Tasks to complete ->
a: Answer these from the BBU-RRH switching citation page, one line each:
(i) Which publisher is listed?
(ii) Which organization are the authors affiliated with?
(iii) What keywords are given?
b: Carry on the BBU-RRH switching citation page from the point where it stops.

Text segment ->
---*---
First International Workshop on C-RAN

Research Article

BBU-RRH Switching Schemes for Centralized RAN

  • @INPROCEEDINGS{10.1109/ChinaCom.2012.6417586,
        author={Shinobu Nanba and Takayuki Warabino and Shoji Kaneko},
        title={BBU-RRH Switching Schemes for  Centralized RAN},
        proceedings={First International Workshop on C-RAN},
        publisher={IEEE},
        proceedings_a={C-RAN},
        year={2012},
        month={9},
        keywords={centralized-ran bbu-rrh switching schemes bbu reduction},
        doi={10.1109/ChinaCom.2012.6417586}
    }
    
  • Shinobu Nanba
    Takayuki Warabino
    Shoji Kaneko
    Year: 2012
    BBU-RRH Switching Schemes for Centralized RAN
    C-RAN
    IEEE
    DOI: 10.1109/ChinaCom.2012.6417586
Shinobu Nanba1,*, Takayuki Warabino1, Shoji Kaneko1
  • 1: KDDI R&D Laboratories Inc.
---*---
Data shown ->

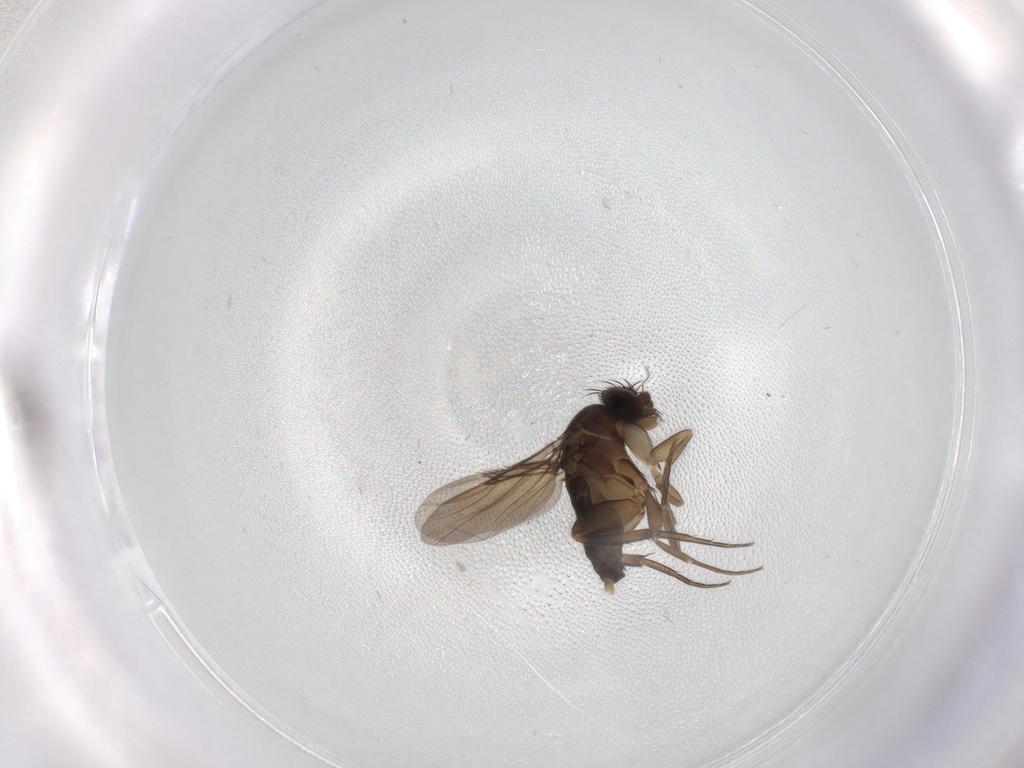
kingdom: Animalia
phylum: Arthropoda
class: Insecta
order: Diptera
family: Phoridae
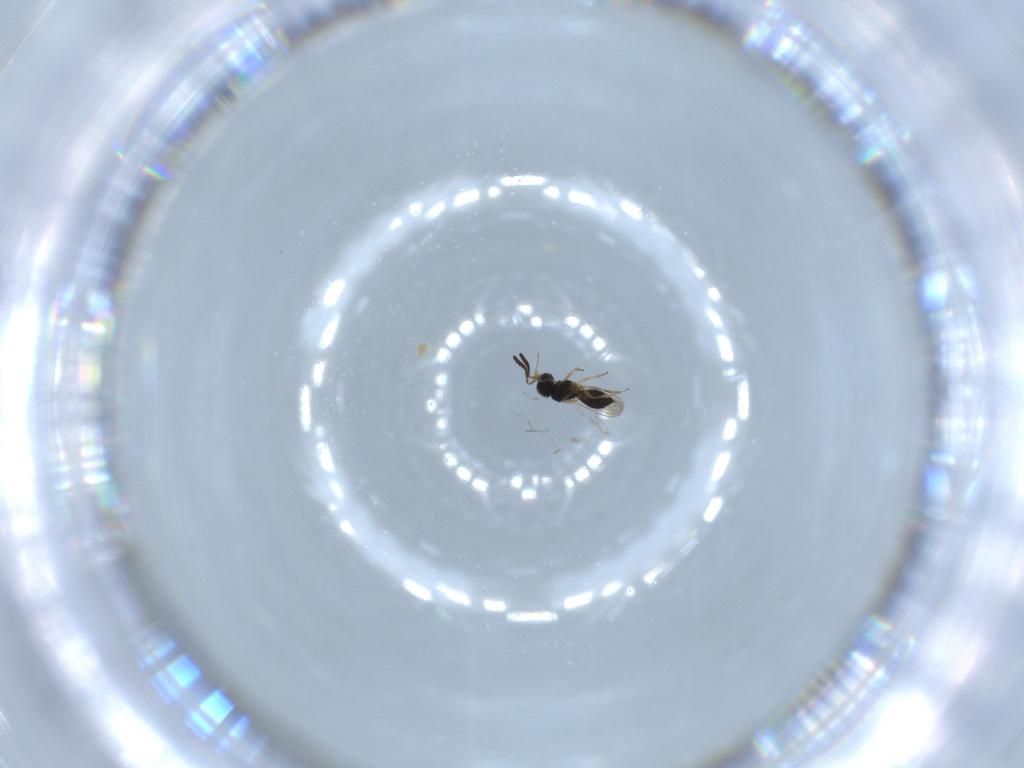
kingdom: Animalia
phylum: Arthropoda
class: Insecta
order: Hymenoptera
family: Scelionidae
---*---
Task-by-task answers ->
a:
(i) IEEE
(ii) KDDI R&D Laboratories Inc.
(iii) centralized-ran bbu-rrh switching schemes bbu reduction

b:
*Contact email: nanba@kddilabs.jp

Abstract

Mobile data traffic has been increasing at a rapid pace over the past few years due to the rise of both smartphones and tablets. Small cell deployments are one of the most effective ways to increase system capacity by improving the spatial reuse of radio resources for the explosive increase in traffic loads. However, it leads to be a large cost impact for operators. Centralized RAN (C-RAN) has been proposed, which has the potential ability to reduce network costs due to reductions in civil work and/or electricity costs at local base station sites by centralizing baseband units to the center side. Moreover, C-RAN can be expected to further reduce network costs using baseband unit (BBU) pooling functions in which the centralized BBU resources can be dynamically allocated to remote radio heads (RRHs) depending on traffic load. This paper proposes semi-static and adaptive BBU-RRH switching schemes for C-RAN and evaluates their effectiveness through simulations. Under conditions of 100 RRHs, here, a RRH is comparable to a cell, and traffic distribution with a typical traffic profile in office (business) area, we confirmed that the number of BBUs can be reduced by 73.4% and 52.4% for semi-static and adaptive schemes, respectively, compared with conventional cell deployment.